The legislation was saved previously by the Supreme Court in 2011, when a lower court struck down the law saying that the executive branch’s foreign policy role is so clear that it would not even analyze the balance of power between the president and Congress over the passport issue.
At that point, the Supreme Court ordered the lower court to analyze that balance before killing the law.
Justice Antonin Scalia wanted to uphold the law, saying that it did not impinge upon the president’s powers over foreign policy in the area of granting recognition of other country’s claims of sovereignty to certain areas.
In his typical fiery language, he excoriated the majority of the court for focusing on the recognition issue, saying the law was limited to what individual’s would like their passport to say and that the majority’s analytical jump was worthy of “the mad hatter” from Alice in Wonderland.
Justice Anthony Kennedy, the court’s swing vote, had appeared interested in a compromise that exploited that subtle distinction.
At oral argument he asked the litigants about the possibility of allowing Israel to be stamped on passports, but with a disclaimer that the statement had no bearing on recognizing Jerusalem as Israel’s capital.
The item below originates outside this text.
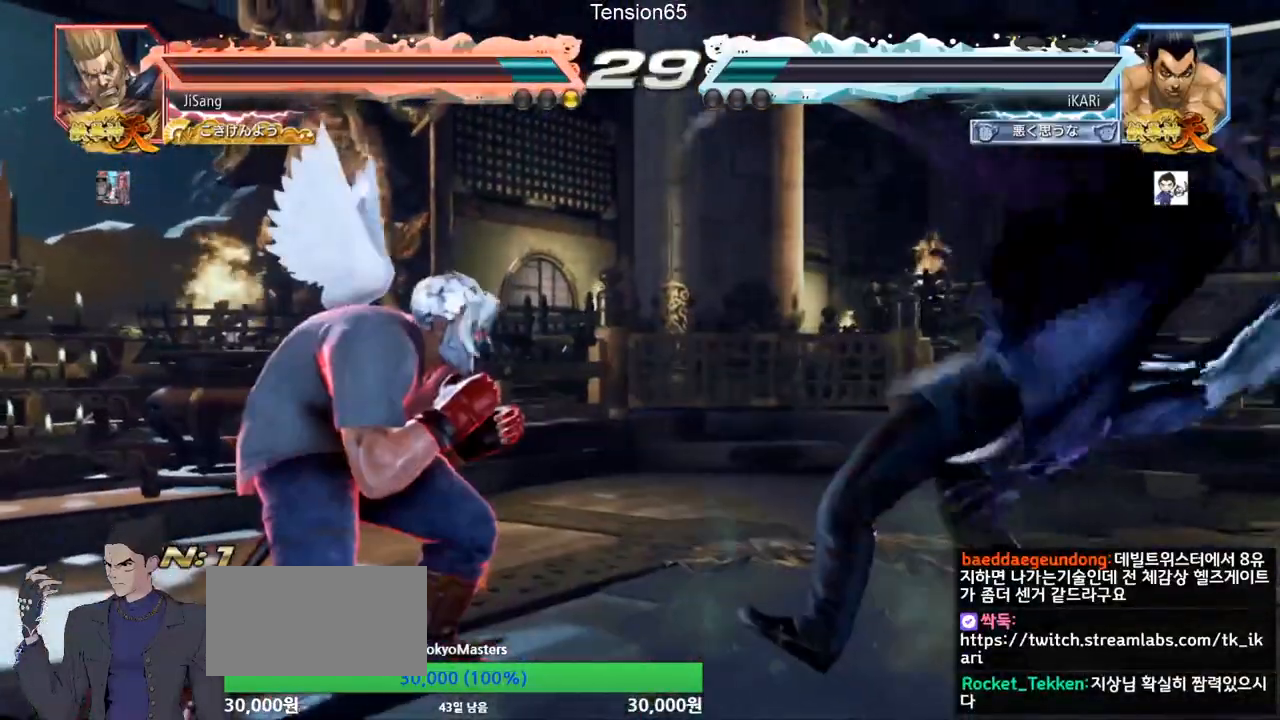
{"buttons": [], "left_stick": "center", "events": [[84, "SQUARE", "down"], [134, "SQUARE", "up"], [184, "SQUARE", "down"], [234, "SQUARE", "up"], [267, "SQUARE", "down"], [334, "SQUARE", "up"]]}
Yet it appears there was no majority for this idea and keeping the law was always going to be an uphill battle.
The background of the 2002 law was the intention to use it to help inch the executive branch forward to finally implement a 1995 law ordering then-president Bill Clinton to move the US Embassy from Tel Aviv to Jerusalem. The Jerusalem Embassy Act of 1995 has been ignored by presidents even longer than the 2002 law was ignored, each employing the law’s “national security waiver” to put off implementation.
At the end of the day there have been very few cases where the Supreme Court has challenged the executive branch when it asserted that major foreign policy issues were at stake, regardless of whether the executive’s judgment was correct or not.
This time around was going to be an even harder sell, since the ban on recognizing Jerusalem has been bipartisan. Highly conservative Justice Clarence Thomas voted with the liberal majority (though interestingly he said he would have allowed Israel to be printed on a Consular Report of Birth.) Justice Elena Kagan, who also voted to strike the law, said that adding Israel onto passports is no minor issue, since history suggests that everything is a big deal with respect to Jerusalem.
Though the law made it close to the finish line, the court could have been expected to annul it from the moment it was conceived. As disappointing as the ruling is for many, it does not change the status quo.